• What the task asks
Extract every line of text from the material below verbatim, in its original order. Leave out the pictures.

*** Opening Data in this exercise ***

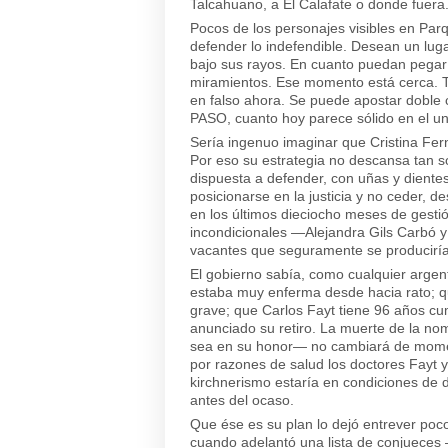
Talcahuano, a El Calafate o donde fuera
Pocos de los personajes visibles en Par
defender lo indefendible. Desean un luga
bajo sus rayos. En cuanto puedan pegar el
miramientos. Ese momento está cerca. T
en falso ahora. Se puede apostar doble c
PASO, cuanto hoy parece sólido en el un
Sería ingenuo imaginar que Cristina Fe
Por eso su estrategia no descansa tan s
dispuesta a defender, con uñas y diente
posicionarse en la justicia y no ceder, 
en los últimos dieciocho meses de gestió
incondicionales —Alejandra Gils Carbó y 
vacantes que seguramente se produciría
El gobierno sabía, como cualquier arge
estaba muy enferma desde hacia rato; q
grave; que Carlos Fayt tiene 96 años cu
anunciado su retiro. La muerte de la no
sea en su honor— no cambiará de moment
por razones de salud los doctores Fayt 
kirchnerismo estaría en condiciones de d
antes del ocaso.
Que ése es su plan lo dejó entrever poco
cuando adelantó una lista de conjueces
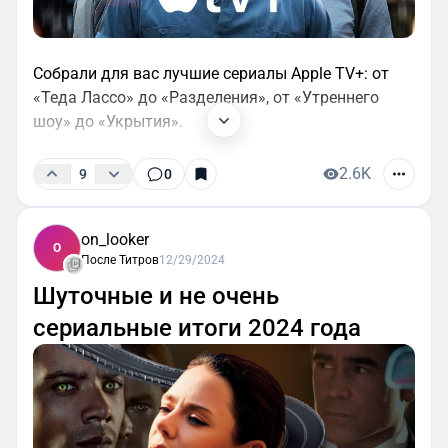
Собрали для вас лучшие сериалы Apple TV+: от
«Теда Лассо» до «Разделения», от «Утреннего
шоу» до «Укрытия».
2.6K
9
0
on_looker
O
После Титров
12/29/2024
Шуточные и не очень
сериальные итоги 2024 года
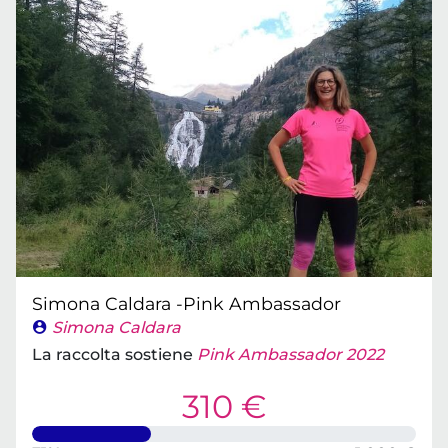
Simona Caldara -Pink Ambassador
Simona Caldara
La raccolta sostiene
Pink Ambassador 2022
310 €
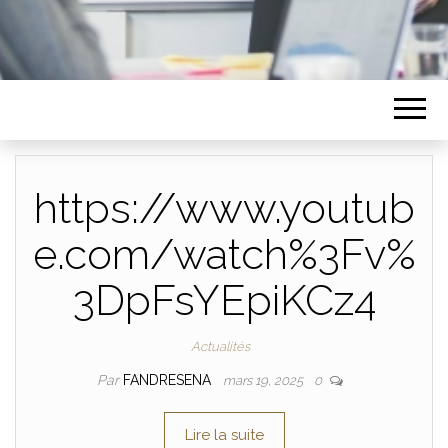
https://www.youtub
e.com/watch%3Fv%
3DpFsYEpiKCz4
Actualités
Par
FANDRESENA
mars 19, 2025
0
Lire la suite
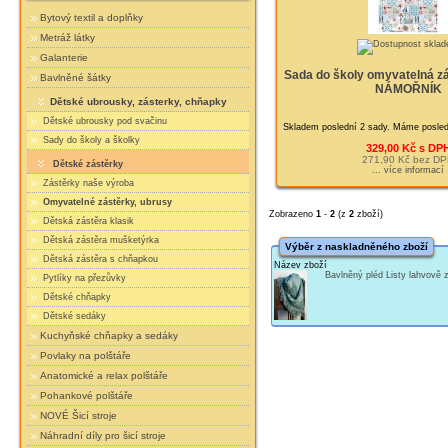
Bytový textil a doplňky
Metráž látky
Galanterie
Sada do školy omyvatelná zá
Bavlněné šátky
NÁMOŘNÍK
Dětské ubrousky, zásterky, chňapky
Dětské ubrousky pod svačinu
Skladem poslední 2 sady. Máme posledn
Sady do školy a školky
329,00 Kč s DP
271,90 Kč bez D
Dětské zástěrky
... více informací
Zástěrky naše výroba
Omyvatelné zástěrky, ubrusy
Zobrazeno
1
-
2
(z
2
zboží)
Dětská zástěra klasik
Dětská zástěra mušketýrka
Výběr z naskladněného zboží
Dětská zástěra s chňapkou
Název zboží
Bavlněný pléd Listy lahvově
Pytlíky na přezůvky
Dětské chňapky
Dětské sedáky
Kuchyňské chňapky a sedáky
Povlaky na polštáře
Anatomické a relax polštáře
Pohankové polštáře
NOVÉ Šicí stroje
Náhradní díly pro šicí stroje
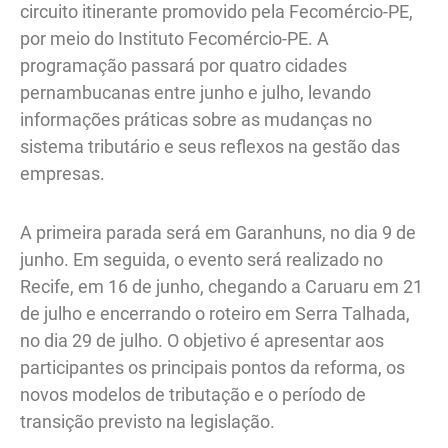
circuito itinerante promovido pela Fecomércio-PE,
por meio do Instituto Fecomércio-PE. A
programação passará por quatro cidades
pernambucanas entre junho e julho, levando
informações práticas sobre as mudanças no
sistema tributário e seus reflexos na gestão das
empresas.
A primeira parada será em Garanhuns, no dia 9 de
junho. Em seguida, o evento será realizado no
Recife, em 16 de junho, chegando a Caruaru em 21
de julho e encerrando o roteiro em Serra Talhada,
no dia 29 de julho. O objetivo é apresentar aos
participantes os principais pontos da reforma, os
novos modelos de tributação e o período de
transição previsto na legislação.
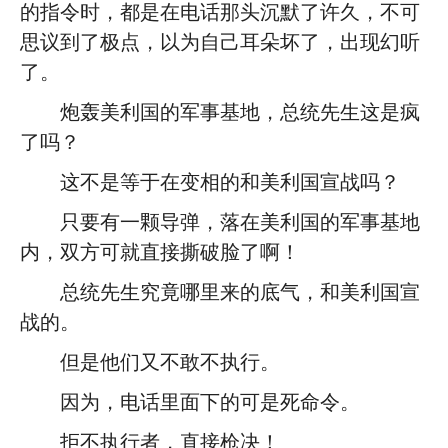
的指令时，都是在电话那头沉默了许久，不可
思议到了极点，以为自己耳朵坏了，出现幻听
了。
炮轰美利国的军事基地，总统先生这是疯
了吗？
这不是等于在变相的和美利国宣战吗？
只要有一颗导弹，落在美利国的军事基地
内，双方可就直接撕破脸了啊！
总统先生究竟哪里来的底气，和美利国宣
战的。
但是他们又不敢不执行。
因为，电话里面下的可是死命令。
拒不执行者，直接枪决！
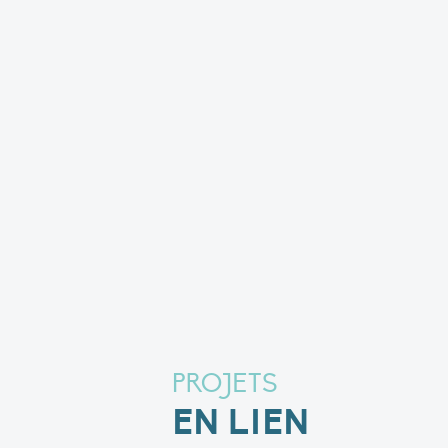
PROJETS
EN LIEN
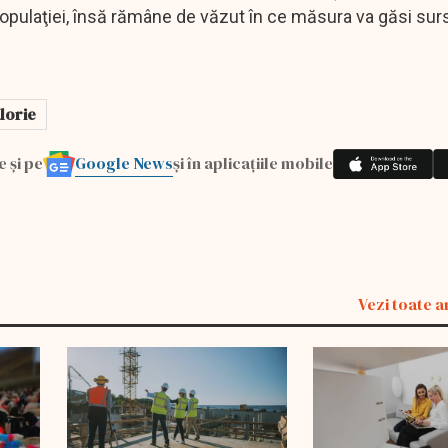
opulaţiei, însă rămâne de văzut în ce măsura va găsi sur
lorie
Google News
e și pe
și în aplicațiile mobile
Vezi toate a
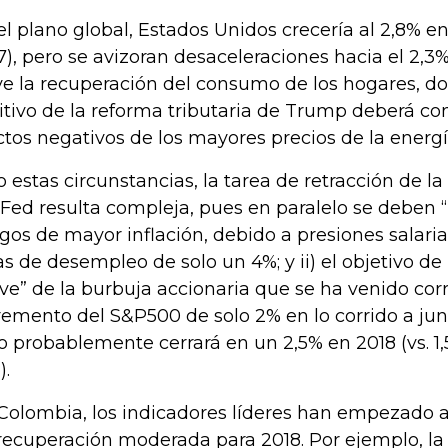
el plano global, Estados Unidos crecería al 2,8% en
7), pero se avizoran desaceleraciones hacia el 2,3% 
ve la recuperación del consumo de los hogares, do
itivo de la reforma tributaria de Trump deberá con
ctos negativos de los mayores precios de la energí
o estas circunstancias, la tarea de retracción de la
 Fed resulta compleja, pues en paralelo se deben “pi
sgos de mayor inflación, debido a presiones salar
as de desempleo de solo un 4%; y ii) el objetivo de
ve” de la burbuja accionaria que se ha venido cor
remento del S&P500 de solo 2% en lo corrido a juni
o probablemente cerrará en un 2,5% en 2018 (vs. 1,
).
Colombia, los indicadores líderes han empezado a
recuperación moderada para 2018. Por ejemplo, la 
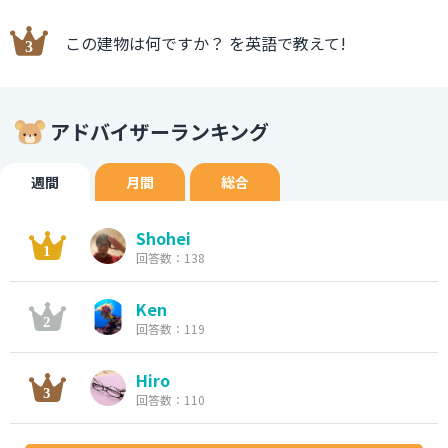
この建物は何ですか？ を英語で教えて!
アドバイザーランキング
週間
月間
総合
Shohei
回答数：138
Ken
回答数：119
Hiro
回答数：110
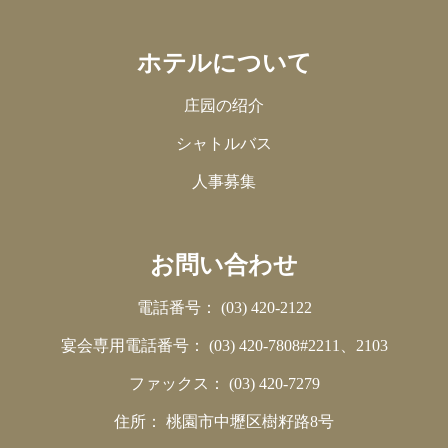
ホテルについて
庄园の绍介
シャトルバス
人事募集
お問い合わせ
電話番号：
(03) 420-2122
宴会専用電話番号：
(03) 420-7808#2211、2103
ファックス：
(03) 420-7279
住所：
桃園市中壢区樹籽路8号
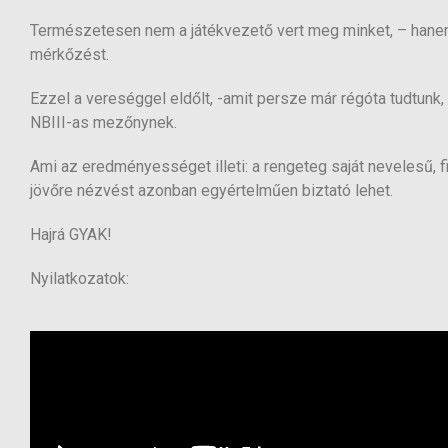
Természetesen nem a játékvezető vert meg minket, – hanem
mérkőzést.
Ezzel a vereséggel eldőlt, -amit persze már régóta tudtunk
NBIII-as mezőnynek.
Ami az eredményességet illeti: a rengeteg saját nevelesű, fi
jövőre nézvést azonban egyértelműen biztató lehet.
Hajrá GYAK!
Nyilatkozatok:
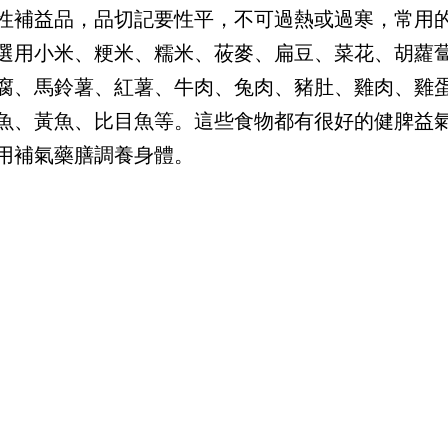
性補益品，品切記要性平，不可過熱或過寒，常用
選用小米、粳米、糯米、莜麥、扁豆、菜花、胡蘿
腐、馬鈴薯、紅薯、牛肉、兔肉、豬肚、雞肉、雞
魚、黃魚、比目魚等。這些食物都有很好的健脾益
用補氣藥膳調養身體。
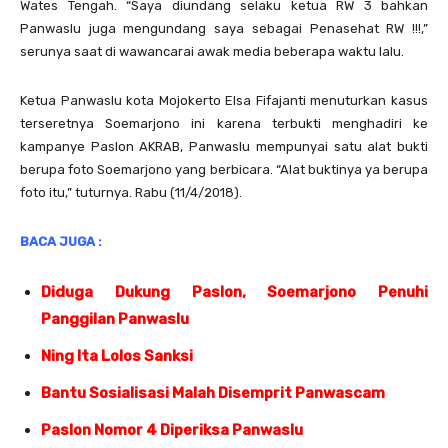
Wates Tengah. “Saya diundang selaku ketua RW 3 bahkan
Panwaslu juga mengundang saya sebagai Penasehat RW !!!,”
serunya saat di wawancarai awak media beberapa waktu lalu.
Ketua Panwaslu kota Mojokerto Elsa Fifajanti menuturkan kasus
terseretnya Soemarjono ini karena terbukti menghadiri ke
kampanye Paslon AKRAB, Panwaslu mempunyai satu alat bukti
berupa foto Soemarjono yang berbicara. “Alat buktinya ya berupa
foto itu,” tuturnya. Rabu (11/4/2018).
BACA JUGA :
Diduga Dukung Paslon, Soemarjono Penuhi
Panggilan Panwaslu
Ning Ita Lolos Sanksi
Bantu Sosialisasi Malah Disemprit Panwascam
Paslon Nomor 4 Diperiksa Panwaslu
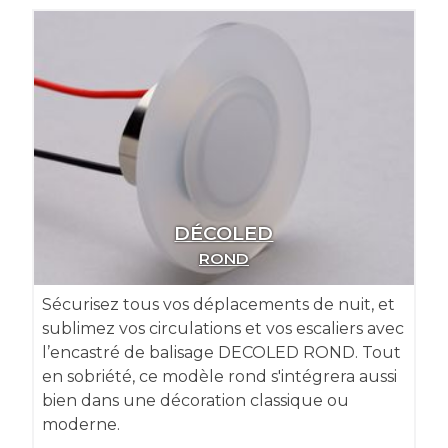
DÉCOLED
ROND
Sécurisez tous vos déplacements de nuit, et
sublimez vos circulations et vos escaliers avec
l’encastré de balisage DECOLED ROND. Tout
en sobriété, ce modèle rond s'intégrera aussi
bien dans une décoration classique ou
moderne.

*** Closing Data in this exercise ***

• Answer to the problem
Talcahuano, a El Calafate o donde fuera
Pocos de los personajes visibles en Par
defender lo indefendible. Desean un luga
bajo sus rayos. En cuanto puedan pegar el
miramientos. Ese momento está cerca. T
en falso ahora. Se puede apostar doble c
PASO, cuanto hoy parece sólido en el un
Sería ingenuo imaginar que Cristina Fe
Por eso su estrategia no descansa tan s
dispuesta a defender, con uñas y diente
posicionarse en la justicia y no ceder, 
en los últimos dieciocho meses de gestió
incondicionales —Alejandra Gils Carbó y 
vacantes que seguramente se produciría
El gobierno sabía, como cualquier arge
estaba muy enferma desde hacia rato; q
grave; que Carlos Fayt tiene 96 años cu
anunciado su retiro. La muerte de la no
sea en su honor— no cambiará de moment
por razones de salud los doctores Fayt 
kirchnerismo estaría en condiciones de d
antes del ocaso.
Que ése es su plan lo dejó entrever poco
cuando adelantó una lista de conjueces
Собрали для вас лучшие сериалы Apple TV+: от
«Теда Лассо» до «Разделения», от «Утреннего
шоу» до «Укрытия».
2.6K
9
0
on_looker
O
После Титров
12/29/2024
Шуточные и не очень
сериальные итоги 2024 года
Simona Caldara -Pink Ambassador
Simona Caldara
La raccolta sostiene
Pink Ambassador 2022
310 €
https://www.youtub
e.com/watch%3Fv%
3DpFsYEpiKCz4
Actualités
Par
FANDRESENA
mars 19, 2025
0
Lire la suite
Bytový textil a doplňky
Metráž látky
Galanterie
Sada do školy omyvatelná zá
Bavlněné šátky
NÁMOŘNÍK
Dětské ubrousky, zásterky, chňapky
Dětské ubrousky pod svačinu
Skladem poslední 2 sady. Máme posledn
Sady do školy a školky
329,00 Kč s DP
271,90 Kč bez D
Dětské zástěrky
... více informací
Zástěrky naše výroba
Omyvatelné zástěrky, ubrusy
Zobrazeno
1
-
2
(z
2
zboží)
Dětská zástěra klasik
Dětská zástěra mušketýrka
Výběr z naskladněného zboží
Dětská zástěra s chňapkou
Název zboží
Bavlněný pléd Listy lahvově
Pytlíky na přezůvky
Dětské chňapky
Dětské sedáky
Kuchyňské chňapky a sedáky
Povlaky na polštáře
Anatomické a relax polštáře
Pohankové polštáře
NOVÉ Šicí stroje
Náhradní díly pro šicí stroje
circuito itinerante promovido pela Fecomércio-PE,
por meio do Instituto Fecomércio-PE. A
programação passará por quatro cidades
pernambucanas entre junho e julho, levando
informações práticas sobre as mudanças no
sistema tributário e seus reflexos na gestão das
empresas.
A primeira parada será em Garanhuns, no dia 9 de
junho. Em seguida, o evento será realizado no
Recife, em 16 de junho, chegando a Caruaru em 21
de julho e encerrando o roteiro em Serra Talhada,
no dia 29 de julho. O objetivo é apresentar aos
participantes os principais pontos da reforma, os
novos modelos de tributação e o período de
transição previsto na legislação.
的指令时，都是在电话那头沉默了许久，不可
思议到了极点，以为自己耳朵坏了，出现幻听
了。
炮轰美利国的军事基地，总统先生这是疯
了吗？
这不是等于在变相的和美利国宣战吗？
只要有一颗导弹，落在美利国的军事基地
内，双方可就直接撕破脸了啊！
总统先生究竟哪里来的底气，和美利国宣
战的。
但是他们又不敢不执行。
因为，电话里面下的可是死命令。
拒不执行者，直接枪决！
PROJETS
EN LIEN
opulaţiei, însă rămâne de văzut în ce măsura va găsi sur
lorie
Google News
e și pe
și în aplicațiile mobile
Vezi toate a
el plano global, Estados Unidos crecería al 2,8% en
7), pero se avizoran desaceleraciones hacia el 2,3% 
ve la recuperación del consumo de los hogares, do
itivo de la reforma tributaria de Trump deberá con
ctos negativos de los mayores precios de la energí
o estas circunstancias, la tarea de retracción de la
 Fed resulta compleja, pues en paralelo se deben “pi
sgos de mayor inflación, debido a presiones salar
as de desempleo de solo un 4%; y ii) el objetivo de
ve” de la burbuja accionaria que se ha venido cor
remento del S&P500 de solo 2% en lo corrido a juni
o probablemente cerrará en un 2,5% en 2018 (vs. 1,
).
Colombia, los indicadores líderes han empezado a
recuperación moderada para 2018. Por ejemplo, la 
この建物は何ですか？ を英語で教えて!
アドバイザーランキング
週間
月間
総合
Shohei
回答数：138
Ken
回答数：119
Hiro
回答数：110
ホテルについて
庄园の绍介
シャトルバス
人事募集
お問い合わせ
電話番号：
(03) 420-2122
宴会専用電話番号：
(03) 420-7808#2211、2103
ファックス：
(03) 420-7279
住所：
桃園市中壢区樹籽路8号
Természetesen nem a játékvezető vert meg minket, – hanem
mérkőzést.
Ezzel a vereséggel eldőlt, -amit persze már régóta tudtunk
NBIII-as mezőnynek.
Ami az eredményességet illeti: a rengeteg saját nevelesű, fi
jövőre nézvést azonban egyértelműen biztató lehet.
Hajrá GYAK!
Nyilatkozatok:
性補益品，品切記要性平，不可過熱或過寒，常用
選用小米、粳米、糯米、莜麥、扁豆、菜花、胡蘿
腐、馬鈴薯、紅薯、牛肉、兔肉、豬肚、雞肉、雞
魚、黃魚、比目魚等。這些食物都有很好的健脾益
用補氣藥膳調養身體。
Wates Tengah. “Saya diundang selaku ketua RW 3 bahkan
Panwaslu juga mengundang saya sebagai Penasehat RW !!!,”
serunya saat di wawancarai awak media beberapa waktu lalu.
Ketua Panwaslu kota Mojokerto Elsa Fifajanti menuturkan kasus
terseretnya Soemarjono ini karena terbukti menghadiri ke
kampanye Paslon AKRAB, Panwaslu mempunyai satu alat bukti
berupa foto Soemarjono yang berbicara. “Alat buktinya ya berupa
foto itu,” tuturnya. Rabu (11/4/2018).
BACA JUGA :
Diduga Dukung Paslon, Soemarjono Penuhi
Panggilan Panwaslu
Ning Ita Lolos Sanksi
Bantu Sosialisasi Malah Disemprit Panwascam
Paslon Nomor 4 Diperiksa Panwaslu
DÉCOLED
ROND
Sécurisez tous vos déplacements de nuit, et
sublimez vos circulations et vos escaliers avec
l’encastré de balisage DECOLED ROND. Tout
en sobriété, ce modèle rond s'intégrera aussi
bien dans une décoration classique ou
moderne.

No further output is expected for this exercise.